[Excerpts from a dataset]
######
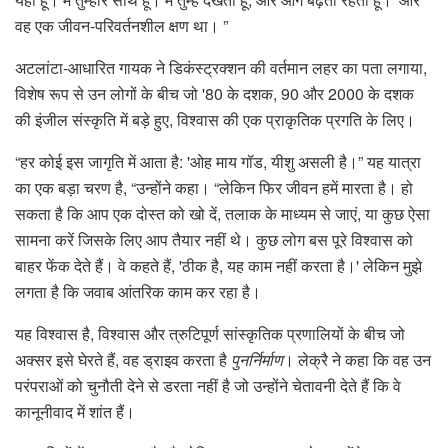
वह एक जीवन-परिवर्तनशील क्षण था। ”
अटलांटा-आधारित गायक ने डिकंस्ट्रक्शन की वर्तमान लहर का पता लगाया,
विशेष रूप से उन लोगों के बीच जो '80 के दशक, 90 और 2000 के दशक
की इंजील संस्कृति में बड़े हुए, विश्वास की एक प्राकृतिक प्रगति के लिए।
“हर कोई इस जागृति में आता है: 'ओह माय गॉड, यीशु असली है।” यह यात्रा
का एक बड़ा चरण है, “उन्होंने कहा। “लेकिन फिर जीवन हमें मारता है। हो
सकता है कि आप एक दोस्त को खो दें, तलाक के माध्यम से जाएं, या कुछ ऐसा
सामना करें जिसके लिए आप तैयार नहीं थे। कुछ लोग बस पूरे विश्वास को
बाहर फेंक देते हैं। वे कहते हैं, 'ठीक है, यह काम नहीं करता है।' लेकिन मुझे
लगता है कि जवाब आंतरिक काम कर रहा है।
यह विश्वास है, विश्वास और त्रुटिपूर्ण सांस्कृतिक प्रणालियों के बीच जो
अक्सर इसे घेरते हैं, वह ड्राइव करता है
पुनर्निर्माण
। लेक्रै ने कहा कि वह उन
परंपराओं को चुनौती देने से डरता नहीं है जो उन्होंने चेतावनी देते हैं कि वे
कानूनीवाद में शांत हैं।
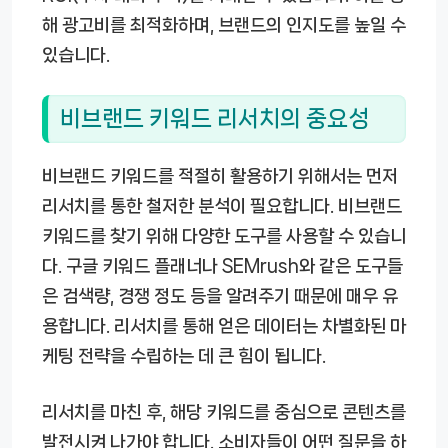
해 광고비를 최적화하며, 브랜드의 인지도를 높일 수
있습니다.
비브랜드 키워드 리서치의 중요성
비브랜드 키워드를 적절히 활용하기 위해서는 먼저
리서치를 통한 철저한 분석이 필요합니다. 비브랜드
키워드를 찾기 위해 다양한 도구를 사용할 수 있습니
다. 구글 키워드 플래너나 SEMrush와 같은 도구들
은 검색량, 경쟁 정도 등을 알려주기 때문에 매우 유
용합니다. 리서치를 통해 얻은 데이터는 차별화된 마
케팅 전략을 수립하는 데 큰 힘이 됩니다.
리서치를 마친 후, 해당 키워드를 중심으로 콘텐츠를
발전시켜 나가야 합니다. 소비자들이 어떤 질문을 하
######
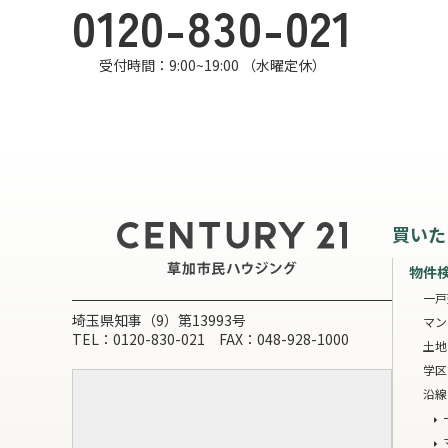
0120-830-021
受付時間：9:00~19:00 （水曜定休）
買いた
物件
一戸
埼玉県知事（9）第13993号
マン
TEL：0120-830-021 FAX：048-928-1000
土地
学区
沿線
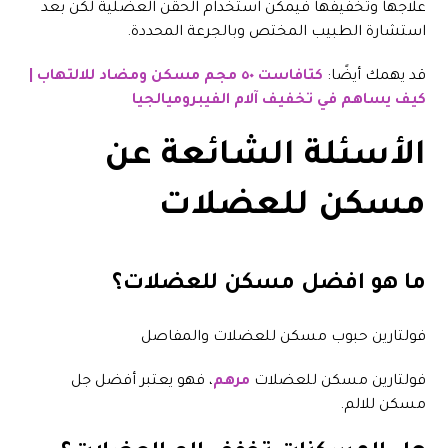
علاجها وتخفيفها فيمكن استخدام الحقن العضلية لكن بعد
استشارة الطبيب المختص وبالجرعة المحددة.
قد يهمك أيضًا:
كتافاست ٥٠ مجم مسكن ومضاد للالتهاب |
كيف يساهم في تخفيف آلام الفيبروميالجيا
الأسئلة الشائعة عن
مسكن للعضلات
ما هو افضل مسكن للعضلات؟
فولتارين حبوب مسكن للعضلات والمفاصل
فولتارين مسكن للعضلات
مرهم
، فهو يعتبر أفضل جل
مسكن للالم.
######
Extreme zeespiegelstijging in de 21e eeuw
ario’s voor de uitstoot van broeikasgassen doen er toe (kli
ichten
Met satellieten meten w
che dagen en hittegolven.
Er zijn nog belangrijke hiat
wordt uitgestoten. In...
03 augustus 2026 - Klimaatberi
######
### ASSIGNED TASK
Filter the entries above down to the lines that contain the word "비브랜드".

### EXERCISE SOLUTION
비브랜드 키워드 리서치의 중요성
비브랜드 키워드를 적절히 활용하기 위해서는 먼저
리서치를 통한 철저한 분석이 필요합니다. 비브랜드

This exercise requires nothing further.